• _Exercise aim_: Exact reproduction of every entry is required.

• _Task data_:
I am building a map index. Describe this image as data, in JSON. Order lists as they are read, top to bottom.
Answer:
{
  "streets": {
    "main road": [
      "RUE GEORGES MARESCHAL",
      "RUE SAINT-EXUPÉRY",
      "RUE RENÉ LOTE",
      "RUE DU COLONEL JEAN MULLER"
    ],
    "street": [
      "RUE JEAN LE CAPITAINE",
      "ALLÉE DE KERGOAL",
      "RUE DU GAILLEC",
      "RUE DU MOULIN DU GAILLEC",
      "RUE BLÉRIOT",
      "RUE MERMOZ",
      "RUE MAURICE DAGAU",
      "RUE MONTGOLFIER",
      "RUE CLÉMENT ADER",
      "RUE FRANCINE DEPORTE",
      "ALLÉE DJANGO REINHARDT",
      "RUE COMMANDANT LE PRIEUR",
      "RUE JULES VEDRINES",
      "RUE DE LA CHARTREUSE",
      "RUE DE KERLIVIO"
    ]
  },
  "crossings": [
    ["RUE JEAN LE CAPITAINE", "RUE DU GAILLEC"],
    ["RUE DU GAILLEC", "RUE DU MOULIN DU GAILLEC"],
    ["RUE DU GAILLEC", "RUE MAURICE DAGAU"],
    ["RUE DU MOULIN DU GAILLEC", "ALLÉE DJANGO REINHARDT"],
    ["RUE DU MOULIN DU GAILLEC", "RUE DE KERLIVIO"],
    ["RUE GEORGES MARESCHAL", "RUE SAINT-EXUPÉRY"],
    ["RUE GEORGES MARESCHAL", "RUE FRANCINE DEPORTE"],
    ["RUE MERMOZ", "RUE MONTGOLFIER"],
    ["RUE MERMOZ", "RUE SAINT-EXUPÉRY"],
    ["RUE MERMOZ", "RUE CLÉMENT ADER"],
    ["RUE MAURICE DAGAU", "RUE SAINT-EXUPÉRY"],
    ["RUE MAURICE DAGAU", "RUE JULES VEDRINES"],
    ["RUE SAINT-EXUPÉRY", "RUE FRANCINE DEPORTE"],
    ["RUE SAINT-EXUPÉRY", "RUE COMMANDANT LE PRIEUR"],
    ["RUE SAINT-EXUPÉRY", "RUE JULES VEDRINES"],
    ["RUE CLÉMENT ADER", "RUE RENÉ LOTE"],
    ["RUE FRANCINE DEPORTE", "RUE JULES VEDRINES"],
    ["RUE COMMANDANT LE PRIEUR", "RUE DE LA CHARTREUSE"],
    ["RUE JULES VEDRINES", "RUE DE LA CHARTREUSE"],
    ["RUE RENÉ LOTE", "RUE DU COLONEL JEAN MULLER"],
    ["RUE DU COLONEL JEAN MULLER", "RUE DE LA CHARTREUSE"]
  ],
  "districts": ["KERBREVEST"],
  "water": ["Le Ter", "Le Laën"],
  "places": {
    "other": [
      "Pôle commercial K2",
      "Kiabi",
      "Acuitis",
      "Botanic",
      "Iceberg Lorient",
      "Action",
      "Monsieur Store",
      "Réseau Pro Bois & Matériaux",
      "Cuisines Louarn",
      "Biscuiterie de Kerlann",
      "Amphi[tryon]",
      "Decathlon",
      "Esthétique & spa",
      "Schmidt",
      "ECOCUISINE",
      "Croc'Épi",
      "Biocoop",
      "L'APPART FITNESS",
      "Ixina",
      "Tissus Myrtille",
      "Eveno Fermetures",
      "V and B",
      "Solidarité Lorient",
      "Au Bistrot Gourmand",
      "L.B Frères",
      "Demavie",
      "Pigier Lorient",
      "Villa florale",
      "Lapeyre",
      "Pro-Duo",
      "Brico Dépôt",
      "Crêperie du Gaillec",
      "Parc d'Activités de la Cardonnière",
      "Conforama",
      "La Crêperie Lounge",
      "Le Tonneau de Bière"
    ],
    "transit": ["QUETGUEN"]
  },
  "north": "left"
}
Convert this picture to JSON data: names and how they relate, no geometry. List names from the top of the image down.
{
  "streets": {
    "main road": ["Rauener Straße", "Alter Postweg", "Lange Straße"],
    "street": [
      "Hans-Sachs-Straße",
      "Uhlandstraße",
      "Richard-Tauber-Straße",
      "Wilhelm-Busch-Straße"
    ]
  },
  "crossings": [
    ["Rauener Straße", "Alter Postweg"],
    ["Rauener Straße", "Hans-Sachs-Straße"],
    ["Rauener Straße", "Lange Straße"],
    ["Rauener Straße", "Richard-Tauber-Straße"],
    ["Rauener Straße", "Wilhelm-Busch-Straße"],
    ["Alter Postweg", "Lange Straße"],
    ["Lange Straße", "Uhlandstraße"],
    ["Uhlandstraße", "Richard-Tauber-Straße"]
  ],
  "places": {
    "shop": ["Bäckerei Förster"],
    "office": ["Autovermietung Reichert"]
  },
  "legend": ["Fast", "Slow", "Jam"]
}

• _Response to the exercise_:
I am building a map index. Describe this image as data, in JSON. Order lists as they are read, top to bottom.
Answer:
{
  "streets": {
    "main road": [
      "RUE GEORGES MARESCHAL",
      "RUE SAINT-EXUPÉRY",
      "RUE RENÉ LOTE",
      "RUE DU COLONEL JEAN MULLER"
    ],
    "street": [
      "RUE JEAN LE CAPITAINE",
      "ALLÉE DE KERGOAL",
      "RUE DU GAILLEC",
      "RUE DU MOULIN DU GAILLEC",
      "RUE BLÉRIOT",
      "RUE MERMOZ",
      "RUE MAURICE DAGAU",
      "RUE MONTGOLFIER",
      "RUE CLÉMENT ADER",
      "RUE FRANCINE DEPORTE",
      "ALLÉE DJANGO REINHARDT",
      "RUE COMMANDANT LE PRIEUR",
      "RUE JULES VEDRINES",
      "RUE DE LA CHARTREUSE",
      "RUE DE KERLIVIO"
    ]
  },
  "crossings": [
    ["RUE JEAN LE CAPITAINE", "RUE DU GAILLEC"],
    ["RUE DU GAILLEC", "RUE DU MOULIN DU GAILLEC"],
    ["RUE DU GAILLEC", "RUE MAURICE DAGAU"],
    ["RUE DU MOULIN DU GAILLEC", "ALLÉE DJANGO REINHARDT"],
    ["RUE DU MOULIN DU GAILLEC", "RUE DE KERLIVIO"],
    ["RUE GEORGES MARESCHAL", "RUE SAINT-EXUPÉRY"],
    ["RUE GEORGES MARESCHAL", "RUE FRANCINE DEPORTE"],
    ["RUE MERMOZ", "RUE MONTGOLFIER"],
    ["RUE MERMOZ", "RUE SAINT-EXUPÉRY"],
    ["RUE MERMOZ", "RUE CLÉMENT ADER"],
    ["RUE MAURICE DAGAU", "RUE SAINT-EXUPÉRY"],
    ["RUE MAURICE DAGAU", "RUE JULES VEDRINES"],
    ["RUE SAINT-EXUPÉRY", "RUE FRANCINE DEPORTE"],
    ["RUE SAINT-EXUPÉRY", "RUE COMMANDANT LE PRIEUR"],
    ["RUE SAINT-EXUPÉRY", "RUE JULES VEDRINES"],
    ["RUE CLÉMENT ADER", "RUE RENÉ LOTE"],
    ["RUE FRANCINE DEPORTE", "RUE JULES VEDRINES"],
    ["RUE COMMANDANT LE PRIEUR", "RUE DE LA CHARTREUSE"],
    ["RUE JULES VEDRINES", "RUE DE LA CHARTREUSE"],
    ["RUE RENÉ LOTE", "RUE DU COLONEL JEAN MULLER"],
    ["RUE DU COLONEL JEAN MULLER", "RUE DE LA CHARTREUSE"]
  ],
  "districts": ["KERBREVEST"],
  "water": ["Le Ter", "Le Laën"],
  "places": {
    "other": [
      "Pôle commercial K2",
      "Kiabi",
      "Acuitis",
      "Botanic",
      "Iceberg Lorient",
      "Action",
      "Monsieur Store",
      "Réseau Pro Bois & Matériaux",
      "Cuisines Louarn",
      "Biscuiterie de Kerlann",
      "Amphi[tryon]",
      "Decathlon",
      "Esthétique & spa",
      "Schmidt",
      "ECOCUISINE",
      "Croc'Épi",
      "Biocoop",
      "L'APPART FITNESS",
      "Ixina",
      "Tissus Myrtille",
      "Eveno Fermetures",
      "V and B",
      "Solidarité Lorient",
      "Au Bistrot Gourmand",
      "L.B Frères",
      "Demavie",
      "Pigier Lorient",
      "Villa florale",
      "Lapeyre",
      "Pro-Duo",
      "Brico Dépôt",
      "Crêperie du Gaillec",
      "Parc d'Activités de la Cardonnière",
      "Conforama",
      "La Crêperie Lounge",
      "Le Tonneau de Bière"
    ],
    "transit": ["QUETGUEN"]
  },
  "north": "left"
}
Convert this picture to JSON data: names and how they relate, no geometry. List names from the top of the image down.
{
  "streets": {
    "main road": ["Rauener Straße", "Alter Postweg", "Lange Straße"],
    "street": [
      "Hans-Sachs-Straße",
      "Uhlandstraße",
      "Richard-Tauber-Straße",
      "Wilhelm-Busch-Straße"
    ]
  },
  "crossings": [
    ["Rauener Straße", "Alter Postweg"],
    ["Rauener Straße", "Hans-Sachs-Straße"],
    ["Rauener Straße", "Lange Straße"],
    ["Rauener Straße", "Richard-Tauber-Straße"],
    ["Rauener Straße", "Wilhelm-Busch-Straße"],
    ["Alter Postweg", "Lange Straße"],
    ["Lange Straße", "Uhlandstraße"],
    ["Uhlandstraße", "Richard-Tauber-Straße"]
  ],
  "places": {
    "shop": ["Bäckerei Förster"],
    "office": ["Autovermietung Reichert"]
  },
  "legend": ["Fast", "Slow", "Jam"]
}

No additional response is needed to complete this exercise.